Another example would be a club, like a fraternity, in which the old members admit new members or expel other old members.

In these cases, corporate entity is the causal factor in fellowship or disfellowship. That’s the level at which the group is constituted. Members are born into the group, or voted in, or excommunicated—by the collective membership.

ii) That, however, is not the model of corporate election in Reformed theology, and—more to the point—it is not the model of corporate election in Reformed prooftexts for Calvinism, like Jn 17, Rom 9-11, and Eph 1-2.

Rather, God is the agent who constitutes the collective. God adopts ethnic Israel. God hardens a potion of ethnic Israel. God selects and preserves a faithful remnant. God determines who belongs to which subset or cross-section of various collective entities.

So the source of incorporate is vertical rather than horizontal. The in-group does not ultimately confer or revoke this status.

iii) At a purely administrative or disciplinary level, the in-group may be responsible for inducting new members into the collective or sanctioning apostates and backsliders. But even that assumes the prior existence of the in-group, as well as preexisting conditions of membership. And it is God who establishes who that framework. God who stipulates the terms of membership. God who separates Israel from the nations. God who separates the church from the world.

iv) In addition, mere, institutional membership in the organization is not, of itself, a salvific arrangement. Saving faith and piety are not conferred by the collective on the members thereof. To the contrary, spiritual renewal, as well as spiritual preservation, also comes from the top down (God).

1 comment:

  1. Let's say, for the sake or argument, that Paul's answer to the question, "Why aren't more of my Jewish brethren being saved...indeed they are being hardened!? Is God unfaithful?" is "God has chosen to elect a new Israel." Then, we might ask, what is the basis of that election according to Romans 9? The Arminian position, remember is that election is based on foreseen faith. Where is that connection made in Romans 9? Paul discusses justification by faith earlier in Romans, but where does he ever say that God elects based on that?

    And if Paul's answer is simply "God has chosen a new Israel, and those in it are elected based on their faith." Then what are we to say of the question "Who resists His will?" given after his discussion of Moses and Pharaoh. That question, at that juncture, makes no sense if Paul's answer is "God has chosen a new Israel whose members are elected into that category by faith." Paul juxtaposes Moses and Pharaoh not to illustrate his mercy to Moses who had faith and Pharaoh who had none, but to emphasize that hardening = no mercy. God's mercy to Moses is not based on his faith as a reward, indeed Moses was a murderer, and Pharaoh certainly was a devil but where does Romans 9 say he was hardened because he was a devil?

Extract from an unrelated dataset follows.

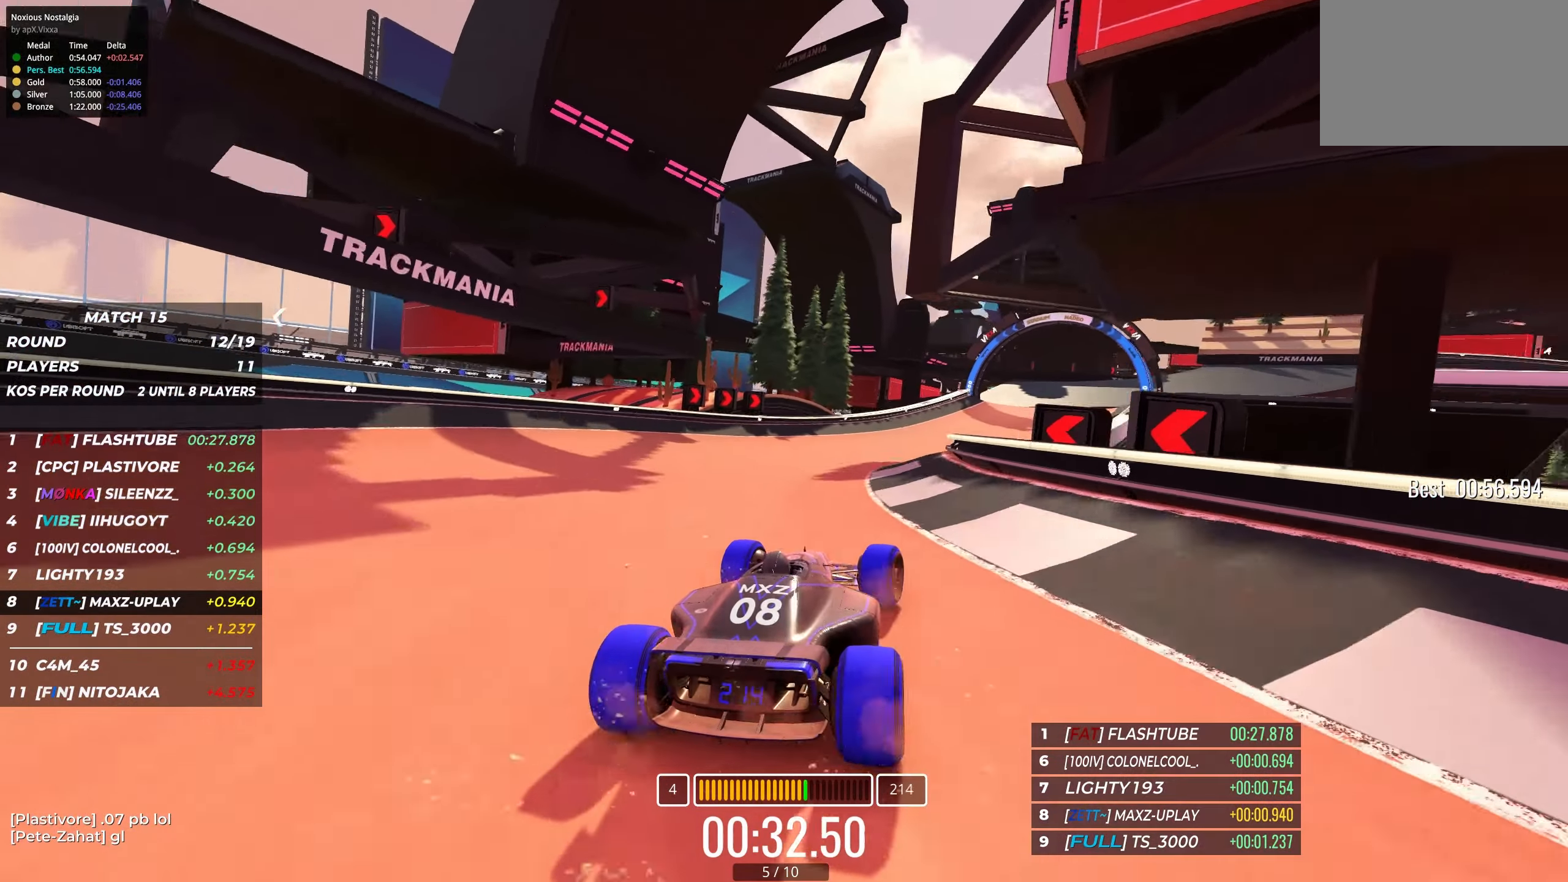
{"keys": ["right", "up"], "events": [[17, "right", "down"], [134, "right", "up"], [450, "right", "down"]]}
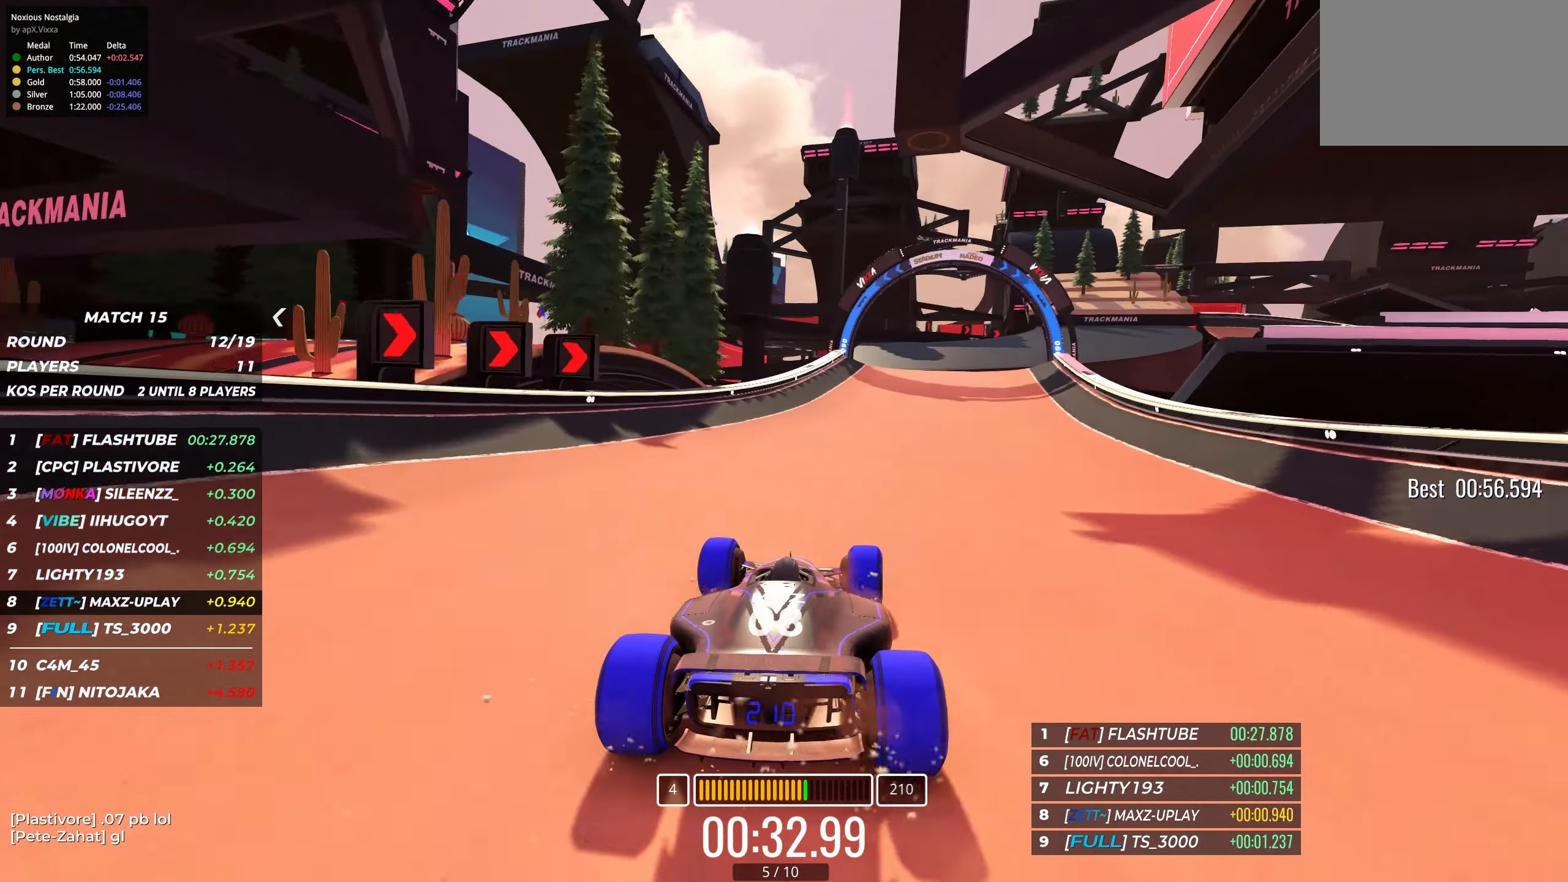
{"keys": ["right", "up"], "events": [[67, "right", "up"], [217, "right", "down"], [317, "right", "up"], [384, "right", "down"]]}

    And isn't the text specifically arguing against corporate election of a category of people to salvation? If all are not Israel who are Israel, eg. descended from Abraham, then election is not corporate based on genetics. Isaac and Ishmael are juxtaposed, not because one was accepted or rejected for his faith and the other for his faithlessness respectively, but before either had done anything good or bad. So, where is the actual argument in this text that God is electing a new Israel based on the faith of those who hear the gospel? And isn't the Arminian position an ethical attempt to get God off the hook, as it were? If people can be blamed for not believing, and election is based on foreseen faith, then how is God unjust for electing based on foreseen faith? The Arminian position is that God is not unjust for doing this. So, we're back to Paul's objection, that the person reading him will think God is unjust for doing these things, indeed raising up a man to harden him and reject him, showing him no mercy; thus, the Arminian's solution does not fit the objection.